Your goal
Could you print every record below exactly as written?

Records provided
▬▬▬▬▬▬
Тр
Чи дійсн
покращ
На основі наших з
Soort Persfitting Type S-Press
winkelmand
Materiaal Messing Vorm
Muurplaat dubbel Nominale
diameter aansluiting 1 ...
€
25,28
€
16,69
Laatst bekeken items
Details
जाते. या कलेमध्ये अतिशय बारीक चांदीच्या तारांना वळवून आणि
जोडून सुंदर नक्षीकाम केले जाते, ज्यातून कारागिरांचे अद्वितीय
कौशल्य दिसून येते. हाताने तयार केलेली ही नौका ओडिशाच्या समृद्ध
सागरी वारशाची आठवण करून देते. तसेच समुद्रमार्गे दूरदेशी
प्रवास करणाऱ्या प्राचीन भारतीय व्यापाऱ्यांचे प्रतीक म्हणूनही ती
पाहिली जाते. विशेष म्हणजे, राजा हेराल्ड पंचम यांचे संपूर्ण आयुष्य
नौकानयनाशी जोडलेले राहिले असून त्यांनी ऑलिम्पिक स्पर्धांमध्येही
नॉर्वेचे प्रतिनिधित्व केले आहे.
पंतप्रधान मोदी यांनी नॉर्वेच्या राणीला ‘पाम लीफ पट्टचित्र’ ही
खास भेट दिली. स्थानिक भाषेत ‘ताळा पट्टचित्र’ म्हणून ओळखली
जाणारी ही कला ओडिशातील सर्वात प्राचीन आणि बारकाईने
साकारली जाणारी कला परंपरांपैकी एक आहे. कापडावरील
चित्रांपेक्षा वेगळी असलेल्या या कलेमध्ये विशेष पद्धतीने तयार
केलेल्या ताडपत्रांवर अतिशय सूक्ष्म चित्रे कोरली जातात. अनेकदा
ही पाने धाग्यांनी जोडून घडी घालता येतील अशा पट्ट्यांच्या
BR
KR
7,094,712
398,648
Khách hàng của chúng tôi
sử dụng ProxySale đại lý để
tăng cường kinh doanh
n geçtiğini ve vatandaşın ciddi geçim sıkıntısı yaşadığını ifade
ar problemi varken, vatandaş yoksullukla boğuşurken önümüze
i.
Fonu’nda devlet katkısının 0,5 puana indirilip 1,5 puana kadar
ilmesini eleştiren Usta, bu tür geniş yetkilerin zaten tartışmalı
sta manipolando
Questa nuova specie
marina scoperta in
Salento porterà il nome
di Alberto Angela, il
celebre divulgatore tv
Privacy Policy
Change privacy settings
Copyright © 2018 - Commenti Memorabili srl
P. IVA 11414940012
▬▬▬▬▬▬
Response
Тр
Чи дійсн
покращ
На основі наших з
Soort Persfitting Type S-Press
winkelmand
Materiaal Messing Vorm
Muurplaat dubbel Nominale
diameter aansluiting 1 ...
€
25,28
€
16,69
Laatst bekeken items
Details
जाते. या कलेमध्ये अतिशय बारीक चांदीच्या तारांना वळवून आणि
जोडून सुंदर नक्षीकाम केले जाते, ज्यातून कारागिरांचे अद्वितीय
कौशल्य दिसून येते. हाताने तयार केलेली ही नौका ओडिशाच्या समृद्ध
सागरी वारशाची आठवण करून देते. तसेच समुद्रमार्गे दूरदेशी
प्रवास करणाऱ्या प्राचीन भारतीय व्यापाऱ्यांचे प्रतीक म्हणूनही ती
पाहिली जाते. विशेष म्हणजे, राजा हेराल्ड पंचम यांचे संपूर्ण आयुष्य
नौकानयनाशी जोडलेले राहिले असून त्यांनी ऑलिम्पिक स्पर्धांमध्येही
नॉर्वेचे प्रतिनिधित्व केले आहे.
पंतप्रधान मोदी यांनी नॉर्वेच्या राणीला ‘पाम लीफ पट्टचित्र’ ही
खास भेट दिली. स्थानिक भाषेत ‘ताळा पट्टचित्र’ म्हणून ओळखली
जाणारी ही कला ओडिशातील सर्वात प्राचीन आणि बारकाईने
साकारली जाणारी कला परंपरांपैकी एक आहे. कापडावरील
चित्रांपेक्षा वेगळी असलेल्या या कलेमध्ये विशेष पद्धतीने तयार
केलेल्या ताडपत्रांवर अतिशय सूक्ष्म चित्रे कोरली जातात. अनेकदा
ही पाने धाग्यांनी जोडून घडी घालता येतील अशा पट्ट्यांच्या
BR
KR
7,094,712
398,648
Khách hàng của chúng tôi
sử dụng ProxySale đại lý để
tăng cường kinh doanh
n geçtiğini ve vatandaşın ciddi geçim sıkıntısı yaşadığını ifade
ar problemi varken, vatandaş yoksullukla boğuşurken önümüze
i.
Fonu’nda devlet katkısının 0,5 puana indirilip 1,5 puana kadar
ilmesini eleştiren Usta, bu tür geniş yetkilerin zaten tartışmalı
sta manipolando
Questa nuova specie
marina scoperta in
Salento porterà il nome
di Alberto Angela, il
celebre divulgatore tv
Privacy Policy
Change privacy settings
Copyright © 2018 - Commenti Memorabili srl
P. IVA 11414940012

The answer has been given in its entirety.